I am studying the first chapter of L. O. Arkeryd et. al: Nonstandard Analysis. Theory and Applications.
There it is shown that for the multiset $(\mathbb{X}, \mathcal{P}(\mathbb{X}))$ it is possible to find a nonstandard extension $(^*\mathbb{X}, {^*\mathcal{P}(\mathbb{X})})$ satisfying $\mathbb{X}\subset{^*\mathbb{X}}$ and ${^*\mathcal{P}(\mathbb{X})} \subset \mathcal{P}({^*\mathbb{X}})$. From thereon, it is always assumed that the considered nonstandard extension is of this form.
Recall that a subset of $^*\mathbb{X}$ is called internal if it is also an element of $^*\mathcal{P}(\mathbb{X})$.
In Exercise 5.5 one should show that every standard element of $^*\mathcal{P}(\mathbb{X})$ is an internal subset. This confuses me, since under the above assumption it looks like every element of $^*\mathcal{P}(\mathbb{X})$ is an internal subset.

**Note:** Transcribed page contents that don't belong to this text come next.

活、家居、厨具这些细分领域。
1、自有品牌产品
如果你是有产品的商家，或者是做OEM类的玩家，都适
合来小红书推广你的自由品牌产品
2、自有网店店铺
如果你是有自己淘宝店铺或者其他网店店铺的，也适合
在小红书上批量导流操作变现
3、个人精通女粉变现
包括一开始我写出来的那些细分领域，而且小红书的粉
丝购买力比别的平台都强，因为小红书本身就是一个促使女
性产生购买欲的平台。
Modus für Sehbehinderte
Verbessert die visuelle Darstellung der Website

I also see how to show that every standard element of $^*\mathcal{P}(\mathbb{X})$ is an internal subset without the above assumption.
Basically my question is the following: Am I missing something here, i.e. under the assumption $^*\mathcal{P}(\mathbb{X})\subset \mathcal{P}(^*\mathbb{X})$ can there be an element of $^*\mathcal{P}(\mathbb{X})$ which is not an internal subset?